> AVAILABLE DATA:
########################################

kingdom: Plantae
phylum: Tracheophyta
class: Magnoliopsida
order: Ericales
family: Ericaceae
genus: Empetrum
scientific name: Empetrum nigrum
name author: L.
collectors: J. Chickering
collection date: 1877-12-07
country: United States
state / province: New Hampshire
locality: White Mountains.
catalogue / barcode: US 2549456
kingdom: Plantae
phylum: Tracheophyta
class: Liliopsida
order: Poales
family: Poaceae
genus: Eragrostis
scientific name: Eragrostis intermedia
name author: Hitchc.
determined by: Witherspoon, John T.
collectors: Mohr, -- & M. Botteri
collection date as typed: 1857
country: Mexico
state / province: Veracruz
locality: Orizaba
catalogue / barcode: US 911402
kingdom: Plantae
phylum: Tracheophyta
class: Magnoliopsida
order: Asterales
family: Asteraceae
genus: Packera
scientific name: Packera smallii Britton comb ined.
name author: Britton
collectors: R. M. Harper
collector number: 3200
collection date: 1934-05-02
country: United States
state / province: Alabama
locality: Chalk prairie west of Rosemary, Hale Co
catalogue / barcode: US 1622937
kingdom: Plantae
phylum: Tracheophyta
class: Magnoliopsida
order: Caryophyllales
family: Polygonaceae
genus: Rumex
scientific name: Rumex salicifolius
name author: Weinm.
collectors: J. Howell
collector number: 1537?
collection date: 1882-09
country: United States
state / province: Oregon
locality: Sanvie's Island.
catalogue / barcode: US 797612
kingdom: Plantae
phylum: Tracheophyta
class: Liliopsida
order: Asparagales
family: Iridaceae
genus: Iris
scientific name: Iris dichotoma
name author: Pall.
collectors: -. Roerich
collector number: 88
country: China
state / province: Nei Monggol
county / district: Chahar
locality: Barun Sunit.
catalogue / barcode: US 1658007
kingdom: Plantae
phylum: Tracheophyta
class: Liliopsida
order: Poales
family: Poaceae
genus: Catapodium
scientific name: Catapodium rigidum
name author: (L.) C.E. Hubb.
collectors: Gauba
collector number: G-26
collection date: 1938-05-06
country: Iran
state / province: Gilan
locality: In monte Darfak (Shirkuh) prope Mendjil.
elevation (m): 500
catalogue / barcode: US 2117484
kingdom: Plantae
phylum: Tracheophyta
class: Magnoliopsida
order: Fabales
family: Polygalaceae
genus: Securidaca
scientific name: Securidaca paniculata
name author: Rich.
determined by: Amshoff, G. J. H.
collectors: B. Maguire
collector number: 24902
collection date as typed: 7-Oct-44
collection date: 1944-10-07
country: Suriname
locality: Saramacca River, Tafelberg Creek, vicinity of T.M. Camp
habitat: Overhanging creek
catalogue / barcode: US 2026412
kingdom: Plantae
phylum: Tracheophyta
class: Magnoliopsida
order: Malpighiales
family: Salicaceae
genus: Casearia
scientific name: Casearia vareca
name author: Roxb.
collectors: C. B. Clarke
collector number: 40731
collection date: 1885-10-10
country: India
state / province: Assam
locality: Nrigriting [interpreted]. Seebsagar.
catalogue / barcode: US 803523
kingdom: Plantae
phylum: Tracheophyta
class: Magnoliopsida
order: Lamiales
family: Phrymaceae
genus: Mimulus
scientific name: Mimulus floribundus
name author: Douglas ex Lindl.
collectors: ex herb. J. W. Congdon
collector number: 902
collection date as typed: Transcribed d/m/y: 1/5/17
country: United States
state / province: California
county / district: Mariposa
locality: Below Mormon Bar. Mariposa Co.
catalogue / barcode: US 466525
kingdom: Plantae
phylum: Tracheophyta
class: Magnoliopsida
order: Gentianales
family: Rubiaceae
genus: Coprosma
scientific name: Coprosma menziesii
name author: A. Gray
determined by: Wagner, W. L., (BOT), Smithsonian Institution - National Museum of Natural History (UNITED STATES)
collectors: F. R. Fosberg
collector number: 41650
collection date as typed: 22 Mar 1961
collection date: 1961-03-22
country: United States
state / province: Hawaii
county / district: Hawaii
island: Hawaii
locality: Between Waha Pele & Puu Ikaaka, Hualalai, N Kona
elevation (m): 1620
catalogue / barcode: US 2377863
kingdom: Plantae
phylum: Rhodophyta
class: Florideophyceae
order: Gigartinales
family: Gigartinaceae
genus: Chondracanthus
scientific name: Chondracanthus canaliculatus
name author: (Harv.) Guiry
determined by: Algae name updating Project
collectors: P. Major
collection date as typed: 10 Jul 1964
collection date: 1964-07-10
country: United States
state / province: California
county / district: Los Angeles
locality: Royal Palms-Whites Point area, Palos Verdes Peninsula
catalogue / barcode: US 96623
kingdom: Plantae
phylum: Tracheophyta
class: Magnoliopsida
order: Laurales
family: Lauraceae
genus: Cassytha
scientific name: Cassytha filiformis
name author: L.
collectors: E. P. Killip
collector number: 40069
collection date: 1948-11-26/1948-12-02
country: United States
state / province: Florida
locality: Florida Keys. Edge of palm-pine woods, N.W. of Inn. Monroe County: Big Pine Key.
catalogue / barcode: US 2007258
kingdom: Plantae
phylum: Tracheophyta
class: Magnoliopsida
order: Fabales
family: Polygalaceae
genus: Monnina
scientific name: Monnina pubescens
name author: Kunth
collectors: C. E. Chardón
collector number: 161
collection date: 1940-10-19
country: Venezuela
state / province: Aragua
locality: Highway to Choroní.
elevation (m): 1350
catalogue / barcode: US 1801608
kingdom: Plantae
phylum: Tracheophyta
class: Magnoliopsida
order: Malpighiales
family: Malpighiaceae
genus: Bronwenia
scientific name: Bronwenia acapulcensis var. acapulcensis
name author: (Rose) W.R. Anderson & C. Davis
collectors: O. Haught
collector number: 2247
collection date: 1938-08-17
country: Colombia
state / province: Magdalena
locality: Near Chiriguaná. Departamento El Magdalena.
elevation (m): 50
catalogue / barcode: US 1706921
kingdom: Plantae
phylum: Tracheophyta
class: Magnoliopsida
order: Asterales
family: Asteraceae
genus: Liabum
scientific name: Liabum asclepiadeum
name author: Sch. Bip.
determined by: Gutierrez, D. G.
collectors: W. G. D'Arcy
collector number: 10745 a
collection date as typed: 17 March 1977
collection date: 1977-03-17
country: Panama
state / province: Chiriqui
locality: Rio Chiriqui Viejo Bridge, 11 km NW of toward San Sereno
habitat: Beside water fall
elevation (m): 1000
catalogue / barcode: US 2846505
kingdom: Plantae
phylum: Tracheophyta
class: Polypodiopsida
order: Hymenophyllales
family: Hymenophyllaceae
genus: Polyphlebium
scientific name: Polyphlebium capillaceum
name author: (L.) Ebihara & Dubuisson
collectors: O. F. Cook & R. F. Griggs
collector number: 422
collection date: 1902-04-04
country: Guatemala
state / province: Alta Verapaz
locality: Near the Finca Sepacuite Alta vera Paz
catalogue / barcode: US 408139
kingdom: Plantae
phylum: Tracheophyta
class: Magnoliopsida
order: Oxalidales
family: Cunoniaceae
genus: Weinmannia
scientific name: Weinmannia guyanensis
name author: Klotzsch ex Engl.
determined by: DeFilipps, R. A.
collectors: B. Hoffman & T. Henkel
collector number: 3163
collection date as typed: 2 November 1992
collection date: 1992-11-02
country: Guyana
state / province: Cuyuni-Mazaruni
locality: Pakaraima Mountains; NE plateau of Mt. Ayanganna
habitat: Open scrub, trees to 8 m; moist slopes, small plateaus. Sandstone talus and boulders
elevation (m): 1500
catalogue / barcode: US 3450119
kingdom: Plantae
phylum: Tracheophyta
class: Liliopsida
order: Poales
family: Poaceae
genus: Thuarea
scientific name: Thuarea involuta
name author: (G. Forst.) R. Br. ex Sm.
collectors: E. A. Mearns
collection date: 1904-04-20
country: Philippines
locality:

########################################

> WHAT IS BEING ASKED: Arrange the lines between the one containing "scientific name: Empetrum nigrum" and the one containing "catalogue / barcode: US 911402", inclusive, as a JSON list of strings with one string per line, leaving out any blank lines.

> THE ANSWER:
[
  "scientific name: Empetrum nigrum",
  "name author: L.",
  "collectors: J. Chickering",
  "collection date: 1877-12-07",
  "country: United States",
  "state / province: New Hampshire",
  "locality: White Mountains.",
  "catalogue / barcode: US 2549456",
  "kingdom: Plantae",
  "phylum: Tracheophyta",
  "class: Liliopsida",
  "order: Poales",
  "family: Poaceae",
  "genus: Eragrostis",
  "scientific name: Eragrostis intermedia",
  "name author: Hitchc.",
  "determined by: Witherspoon, John T.",
  "collectors: Mohr, -- & M. Botteri",
  "collection date as typed: 1857",
  "country: Mexico",
  "state / province: Veracruz",
  "locality: Orizaba",
  "catalogue / barcode: US 911402"
]